I came across a few services that perform stress testing on WordPress websites with a standard installation and several pages. I used the default configured lamp and was surprised by the results. On the service, a 512 MB virtual machine could only accommodate 50 simultaneous visitors and 1-2 requests per second. I'm not sure if this is too little or too much?
After a while, the system slowed down and eventually stopped working.

Can you suggest any options to improve the website's performance? I want to move away from shared hosting because it's no longer profitable. Is it appropriate to use auto-restart for the system? How can I fine-tune Apache for a 512 MB virtual machine on an SSD? Also, do you know of any reliable services that can conduct an adequate assessment of my website's performance?

Before the system failed, there were 41 active simulated clients (VU or SBU), 82 active connections, 1045 requests (7 req/s), and current requests per second.


Consider hiring an administrator.
As per the sub, if WordPress is not overloaded with ineffective plugins (and its base size is less than 250 MB), then it can handle 5-7 requests per second on the virtual machine.

If you push harder, it could potentially handle 10 requests per second. The number of visitors on the site does not necessarily indicate anything significant.


To ensure stability, it's advisable to generate a swapfile.

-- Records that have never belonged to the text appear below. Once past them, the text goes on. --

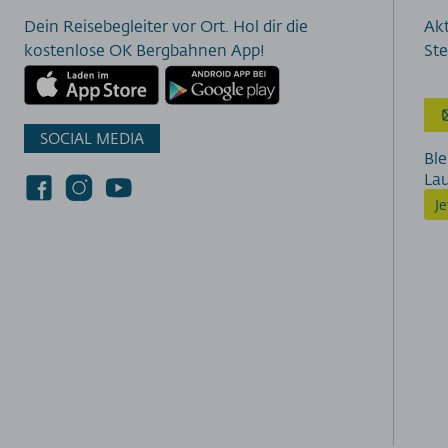
Dein Reisebegleiter vor Ort. Hol dir die
Akt
kostenlose OK Bergbahnen App!
Ste
SOCIAL MEDIA
Ble
La
J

Next, follow these standard procedures:
1) Monitor the server, using tools such as Munin or Monit.
2) Load the server.
3) Review logs and monitor performance.
4) Fine-tune service and CMS configurations.
5) Repeat steps 2-4 until satisfactory results are achieved. Additionally, consider using for online service load testing, as its free version generates a more significant load compared to LoadImpact.


Purchase one instance for every component of the system within the same DO.
This includes 1 instance of mysql, 1 instance of php-fpm, and 1 instance of nginx. Integrate them all with the same newrelic account under the free tariff.

The total cost will be 15 dollars and this will bring happiness. Scaling horizontally in the future will be a simpler process with this setup.